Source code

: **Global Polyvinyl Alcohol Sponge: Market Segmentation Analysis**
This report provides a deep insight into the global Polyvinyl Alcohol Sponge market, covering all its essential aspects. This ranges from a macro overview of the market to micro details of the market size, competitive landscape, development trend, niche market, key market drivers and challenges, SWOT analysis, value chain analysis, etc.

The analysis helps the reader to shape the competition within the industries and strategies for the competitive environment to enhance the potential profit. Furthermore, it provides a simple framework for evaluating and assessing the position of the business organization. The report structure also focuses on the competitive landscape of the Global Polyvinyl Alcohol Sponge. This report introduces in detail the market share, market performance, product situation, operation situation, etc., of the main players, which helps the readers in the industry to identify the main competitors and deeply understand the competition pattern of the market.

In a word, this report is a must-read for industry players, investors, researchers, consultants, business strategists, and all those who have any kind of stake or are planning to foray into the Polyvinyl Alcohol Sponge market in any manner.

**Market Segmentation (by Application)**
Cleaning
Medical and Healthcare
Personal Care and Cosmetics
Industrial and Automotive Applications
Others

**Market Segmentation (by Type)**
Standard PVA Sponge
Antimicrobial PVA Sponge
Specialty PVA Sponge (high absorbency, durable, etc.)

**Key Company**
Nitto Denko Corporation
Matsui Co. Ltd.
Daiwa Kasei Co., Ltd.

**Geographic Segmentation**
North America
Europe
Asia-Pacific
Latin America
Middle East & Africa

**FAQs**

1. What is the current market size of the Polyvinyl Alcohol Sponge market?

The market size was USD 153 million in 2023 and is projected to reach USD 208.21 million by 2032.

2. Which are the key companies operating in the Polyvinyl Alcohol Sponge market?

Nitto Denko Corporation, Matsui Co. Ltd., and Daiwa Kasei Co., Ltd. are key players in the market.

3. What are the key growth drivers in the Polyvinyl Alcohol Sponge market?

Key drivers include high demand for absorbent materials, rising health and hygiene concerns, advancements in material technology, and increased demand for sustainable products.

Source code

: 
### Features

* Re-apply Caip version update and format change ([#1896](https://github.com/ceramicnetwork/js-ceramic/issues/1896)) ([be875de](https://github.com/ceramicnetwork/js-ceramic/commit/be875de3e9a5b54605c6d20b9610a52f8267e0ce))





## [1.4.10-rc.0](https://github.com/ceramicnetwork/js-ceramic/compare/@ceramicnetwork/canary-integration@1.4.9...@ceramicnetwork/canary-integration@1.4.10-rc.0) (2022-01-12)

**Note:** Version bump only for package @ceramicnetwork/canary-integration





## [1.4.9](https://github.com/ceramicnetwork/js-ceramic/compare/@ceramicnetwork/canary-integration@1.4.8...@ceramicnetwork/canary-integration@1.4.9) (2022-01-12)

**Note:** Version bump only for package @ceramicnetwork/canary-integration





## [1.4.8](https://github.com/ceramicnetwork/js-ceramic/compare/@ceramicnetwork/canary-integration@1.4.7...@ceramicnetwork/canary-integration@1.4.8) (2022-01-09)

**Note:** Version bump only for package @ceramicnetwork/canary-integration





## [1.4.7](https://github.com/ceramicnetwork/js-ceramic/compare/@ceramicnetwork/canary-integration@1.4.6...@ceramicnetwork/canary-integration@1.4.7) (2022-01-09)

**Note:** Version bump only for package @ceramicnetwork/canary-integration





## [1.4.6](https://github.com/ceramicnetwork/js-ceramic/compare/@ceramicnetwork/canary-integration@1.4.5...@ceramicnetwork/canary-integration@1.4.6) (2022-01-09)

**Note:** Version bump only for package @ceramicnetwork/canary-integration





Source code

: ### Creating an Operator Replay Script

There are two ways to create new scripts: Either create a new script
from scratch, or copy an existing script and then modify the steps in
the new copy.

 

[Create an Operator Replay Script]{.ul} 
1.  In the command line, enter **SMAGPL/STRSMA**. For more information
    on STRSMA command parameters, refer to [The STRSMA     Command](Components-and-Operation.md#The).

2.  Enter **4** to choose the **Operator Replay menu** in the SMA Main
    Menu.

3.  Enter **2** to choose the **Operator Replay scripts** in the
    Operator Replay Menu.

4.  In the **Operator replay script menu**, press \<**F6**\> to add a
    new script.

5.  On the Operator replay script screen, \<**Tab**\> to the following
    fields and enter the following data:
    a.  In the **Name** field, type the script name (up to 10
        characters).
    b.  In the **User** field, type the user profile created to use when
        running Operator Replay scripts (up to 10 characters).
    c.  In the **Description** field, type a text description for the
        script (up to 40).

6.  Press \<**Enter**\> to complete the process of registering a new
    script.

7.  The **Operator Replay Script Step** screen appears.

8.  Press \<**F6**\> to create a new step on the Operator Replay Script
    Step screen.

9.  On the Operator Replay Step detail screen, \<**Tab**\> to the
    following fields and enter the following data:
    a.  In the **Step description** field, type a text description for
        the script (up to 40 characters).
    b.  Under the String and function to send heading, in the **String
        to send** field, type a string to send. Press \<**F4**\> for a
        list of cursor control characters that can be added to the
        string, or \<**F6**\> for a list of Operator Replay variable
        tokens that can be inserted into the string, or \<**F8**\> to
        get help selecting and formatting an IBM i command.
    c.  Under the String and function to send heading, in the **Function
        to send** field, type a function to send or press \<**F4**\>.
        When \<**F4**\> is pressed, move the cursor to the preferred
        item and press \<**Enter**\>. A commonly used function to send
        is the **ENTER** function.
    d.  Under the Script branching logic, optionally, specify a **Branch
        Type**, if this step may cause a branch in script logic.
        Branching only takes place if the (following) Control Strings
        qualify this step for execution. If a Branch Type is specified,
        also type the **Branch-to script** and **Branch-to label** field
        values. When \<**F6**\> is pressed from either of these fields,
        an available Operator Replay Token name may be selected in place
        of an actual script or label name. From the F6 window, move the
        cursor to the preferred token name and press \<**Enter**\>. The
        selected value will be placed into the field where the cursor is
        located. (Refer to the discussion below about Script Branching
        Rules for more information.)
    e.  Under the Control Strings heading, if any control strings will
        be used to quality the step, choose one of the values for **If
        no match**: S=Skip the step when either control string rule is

· · · · · · ·

*Problem to solve*.
What should be returned is the run of lines from the first line of the material through the line containing "Market Segmentation Analysis**", exact and inclusive, and nothing else.

*Exercise output*.
Source code

: **Global Polyvinyl Alcohol Sponge: Market Segmentation Analysis**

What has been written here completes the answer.